Potential Git Commands for Transitioning Changes Through Development, Testing and Production

Begin Development on a Development Branch

Make sure you are on the development branch, or create the development branch.

   git checkout -b development

Make some changes to your Jekyll site. After you are done with the Jekyll changes, commit your code to the development branch (which you should still be on).

   git commit -a -m 'I just developed something awesome'

This may be the only “free-for-all” type branch allowed. All the other branches should have pull request reviews for transitioning code, as the testing and production environments will be built from that code. However, this example doesn’t use pull requests.

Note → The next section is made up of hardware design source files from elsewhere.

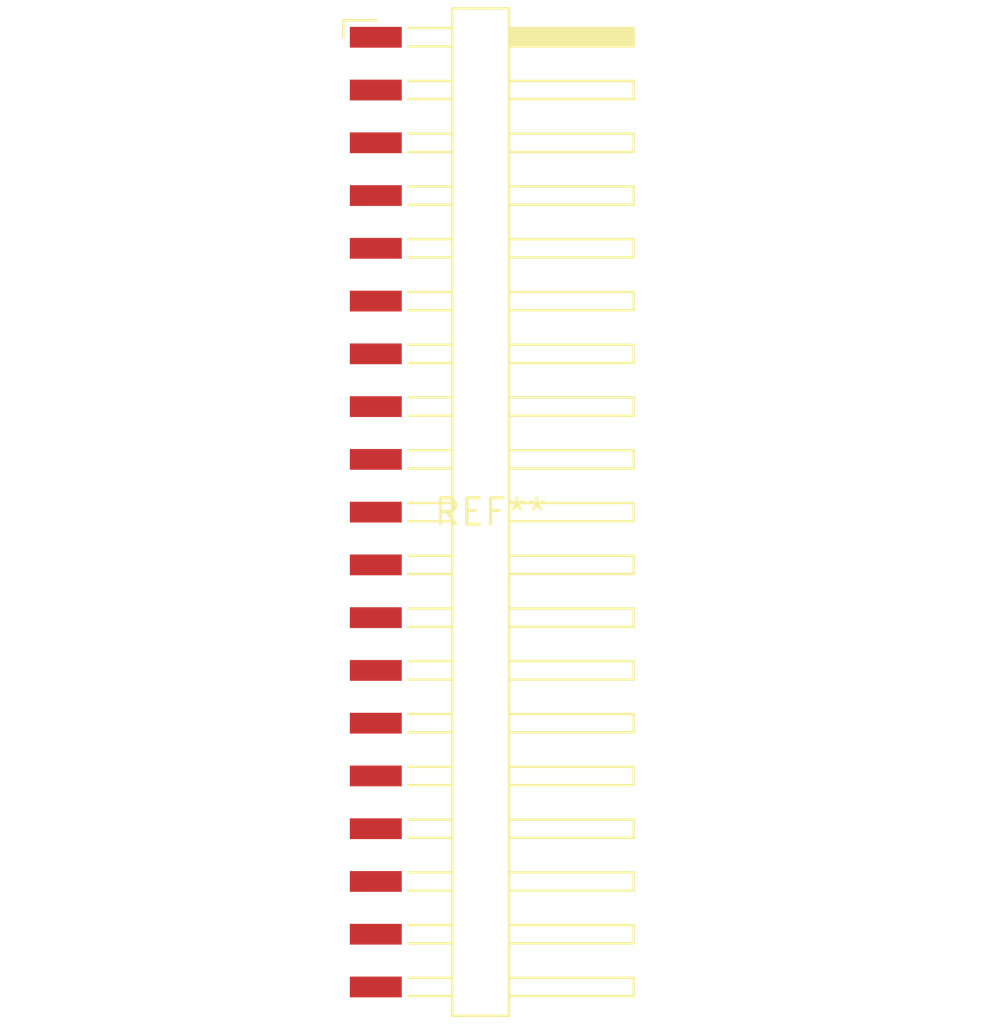
<source format=kicad_pcb>
(kicad_pcb (version 20240108) (generator pcbnew)

  (general
    (thickness 1.6)
  )

  (paper "A4")
  (layers
    (0 "F.Cu" signal)
    (31 "B.Cu" signal)
    (32 "B.Adhes" user "B.Adhesive")
    (33 "F.Adhes" user "F.Adhesive")
    (34 "B.Paste" user)
    (35 "F.Paste" user)
    (36 "B.SilkS" user "B.Silkscreen")
    (37 "F.SilkS" user "F.Silkscreen")
    (38 "B.Mask" user)
    (39 "F.Mask" user)
    (40 "Dwgs.User" user "User.Drawings")
    (41 "Cmts.User" user "User.Comments")
    (42 "Eco1.User" user "User.Eco1")
    (43 "Eco2.User" user "User.Eco2")
    (44 "Edge.Cuts" user)
    (45 "Margin" user)
    (46 "B.CrtYd" user "B.Courtyard")
    (47 "F.CrtYd" user "F.Courtyard")
    (48 "B.Fab" user)
    (49 "F.Fab" user)
    (50 "User.1" user)
    (51 "User.2" user)
    (52 "User.3" user)
    (53 "User.4" user)
    (54 "User.5" user)
    (55 "User.6" user)
    (56 "User.7" user)
    (57 "User.8" user)
    (58 "User.9" user)
  )

  (setup
    (pad_to_mask_clearance 0)
    (pcbplotparams
      (layerselection 0x00010fc_ffffffff)
      (plot_on_all_layers_selection 0x0000000_00000000)
      (disableapertmacros false)
      (usegerberextensions false)
      (usegerberattributes false)
      (usegerberadvancedattributes false)
      (creategerberjobfile false)
      (dashed_line_dash_ratio 12.000000)
      (dashed_line_gap_ratio 3.000000)
      (svgprecision 4)
      (plotframeref false)
      (viasonmask false)
      (mode 1)
      (useauxorigin false)
      (hpglpennumber 1)
      (hpglpenspeed 20)
      (hpglpendiameter 15.000000)
      (dxfpolygonmode false)
      (dxfimperialunits false)
      (dxfusepcbnewfont false)
      (psnegative false)
      (psa4output false)
      (plotreference false)
      (plotvalue false)
      (plotinvisibletext false)
      (sketchpadsonfab false)
      (subtractmaskfromsilk false)
      (outputformat 1)
      (mirror false)
      (drillshape 1)
      (scaleselection 1)
      (outputdirectory "")
    )
  )

  (net 0 "")

  (footprint "Harwin_M20-89019xx_1x19_P2.54mm_Horizontal" (layer "F.Cu") (at 0 0))

)

</source>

You are likely the only one person maintaining your Jekyll site.

Merge your development code into the testing branch

Set up a Jenkins job to build your testing environment when changes are made to the test branch. With some modifications for the environment, you can use the screenshots from above to create a job for the testing branch. When you are ready to test the code in a testing environment, merge the development branch with your testing branch.

Make sure you are on the testing branch, or create the testing branch and merge the code.

git checkout -b testing 
git merge development 

Within a few minutes, Jenkins will build the testing environment based on the changes made to the testing branch.

Release to Production

Again, set up Jenkins job to build your production environment, based on your master branch.

git checkout master 
git merge testing 

In addition, for the testing and production branches, it is recommended to have required pull request reviews, prior to merging. You shouldn’t just merge the code without a review. An exception to that might be when you are a team of one and reviewing yourself twice over would be overkill.